[start of Text passage]

EXHIBIT 10.10
PACIFIC ETHANOL, INC.
0000 X. Xxxx Xxxxxx
Xxxxxx, Xxxxxxxxxx 00000
March 23, 2005
Xx. Xxxx X. Xxxxxxx
0000 X. Xxxx Xxxxxx
Xxxxxx, XX 00000
Dear Xx. Xxxxxxx:
This Letter Agreement memorializes the terms of an agreement between
you and Pacific Ethanol, Inc., a Delaware corporation (the "COMPANY"), regarding
the indemnification obligations of the Company with respect to that certain
Guaranty made by you in favor of Comerica Bank under which you guarantee the
payment by Kinergy Marketing, LLC, an Oregon limited liability company
("KINERGY") of any existing or future indebtedness to Comerica Bank. This
Guaranty was made in connection with Kinergy's execution of the (i) Master
Revolving Note in favor of Comerica Bank, dated September 24, 2004 ("NOTE");
(ii) Security Agreement in favor of Comerica Bank dated September 24, 2004
("SECURITY AGREEMENT"); (iii) letter agreement with Comerica Bank dated
September 24, 2004 ("LETTER AGREEMENT"); (iv) Irrevocable Standby Letter of
Credit No. 595744-41 issued by Comerica Bank dated as of October 1, 2004, as
amended on March 3, 2005 ("LETTER OF CREDIT NO. 1"); and (v) Irrevocable Standby
Letter of Credit No. 595743-41 issued by Comerica Bank dated as of October 1,
2004, as amended on March 3, 2005 ("LETTER OF CREDIT NO. 2"). The Note, Security
Agreement, Letter Agreement, Letter of Credit No. 1 and Letter of Credit No. 2
are collectively referred to herein as the "LOAN AGREEMENTS." The effective date
of this Letter Agreement shall be as of the date first set forth above.

[end of Text passage]
[start of Task material]

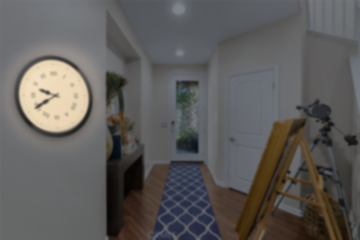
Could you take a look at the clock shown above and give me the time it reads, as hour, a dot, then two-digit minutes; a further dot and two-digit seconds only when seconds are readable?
9.40
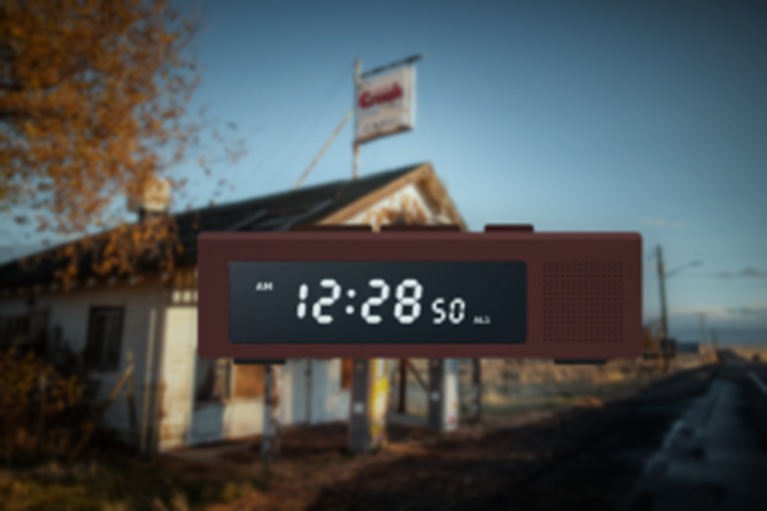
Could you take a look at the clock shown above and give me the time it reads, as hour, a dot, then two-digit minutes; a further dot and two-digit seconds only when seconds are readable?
12.28.50
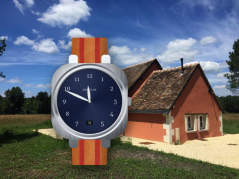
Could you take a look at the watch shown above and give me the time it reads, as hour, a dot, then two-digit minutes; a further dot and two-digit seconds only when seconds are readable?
11.49
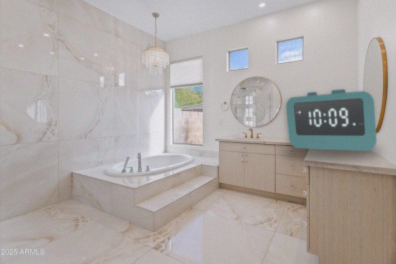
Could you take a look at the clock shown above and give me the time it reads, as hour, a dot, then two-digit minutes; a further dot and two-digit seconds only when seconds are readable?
10.09
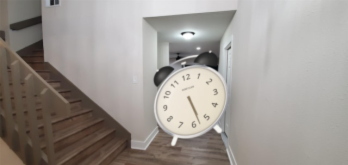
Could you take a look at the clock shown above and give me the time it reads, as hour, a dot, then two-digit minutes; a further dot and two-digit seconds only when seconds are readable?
5.28
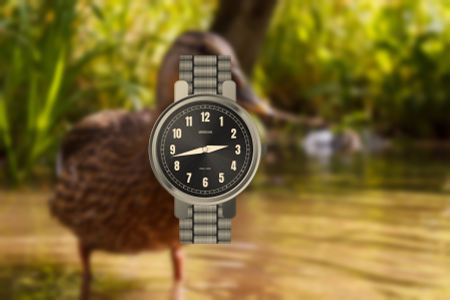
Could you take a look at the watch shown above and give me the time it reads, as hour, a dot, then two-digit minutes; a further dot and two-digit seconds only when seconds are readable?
2.43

[end of Task material]

## Jobs
- A) Extract the full Pacific Ethanol letter agreement, reproducing every line word for word.
- B) Convert every line of the records about clocks and watches into a JSON list of strings, one string per line, skipping blank lines. Omit the pictures.
The letter agreement and the records have separate, unrelated origins.

## Final results
- A)
EXHIBIT 10.10
PACIFIC ETHANOL, INC.
0000 X. Xxxx Xxxxxx
Xxxxxx, Xxxxxxxxxx 00000
March 23, 2005
Xx. Xxxx X. Xxxxxxx
0000 X. Xxxx Xxxxxx
Xxxxxx, XX 00000
Dear Xx. Xxxxxxx:
This Letter Agreement memorializes the terms of an agreement between
you and Pacific Ethanol, Inc., a Delaware corporation (the "COMPANY"), regarding
the indemnification obligations of the Company with respect to that certain
Guaranty made by you in favor of Comerica Bank under which you guarantee the
payment by Kinergy Marketing, LLC, an Oregon limited liability company
("KINERGY") of any existing or future indebtedness to Comerica Bank. This
Guaranty was made in connection with Kinergy's execution of the (i) Master
Revolving Note in favor of Comerica Bank, dated September 24, 2004 ("NOTE");
(ii) Security Agreement in favor of Comerica Bank dated September 24, 2004
("SECURITY AGREEMENT"); (iii) letter agreement with Comerica Bank dated
September 24, 2004 ("LETTER AGREEMENT"); (iv) Irrevocable Standby Letter of
Credit No. 595744-41 issued by Comerica Bank dated as of October 1, 2004, as
amended on March 3, 2005 ("LETTER OF CREDIT NO. 1"); and (v) Irrevocable Standby
Letter of Credit No. 595743-41 issued by Comerica Bank dated as of October 1,
2004, as amended on March 3, 2005 ("LETTER OF CREDIT NO. 2"). The Note, Security
Agreement, Letter Agreement, Letter of Credit No. 1 and Letter of Credit No. 2
are collectively referred to herein as the "LOAN AGREEMENTS." The effective date
of this Letter Agreement shall be as of the date first set forth above.

- B)
[
  "Could you take a look at the clock shown above and give me the time it reads, as hour, a dot, then two-digit minutes; a further dot and two-digit seconds only when seconds are readable?",
  "9.40",
  "Could you take a look at the clock shown above and give me the time it reads, as hour, a dot, then two-digit minutes; a further dot and two-digit seconds only when seconds are readable?",
  "12.28.50",
  "Could you take a look at the watch shown above and give me the time it reads, as hour, a dot, then two-digit minutes; a further dot and two-digit seconds only when seconds are readable?",
  "11.49",
  "Could you take a look at the clock shown above and give me the time it reads, as hour, a dot, then two-digit minutes; a further dot and two-digit seconds only when seconds are readable?",
  "10.09",
  "Could you take a look at the clock shown above and give me the time it reads, as hour, a dot, then two-digit minutes; a further dot and two-digit seconds only when seconds are readable?",
  "5.28",
  "Could you take a look at the watch shown above and give me the time it reads, as hour, a dot, then two-digit minutes; a further dot and two-digit seconds only when seconds are readable?",
  "2.43"
]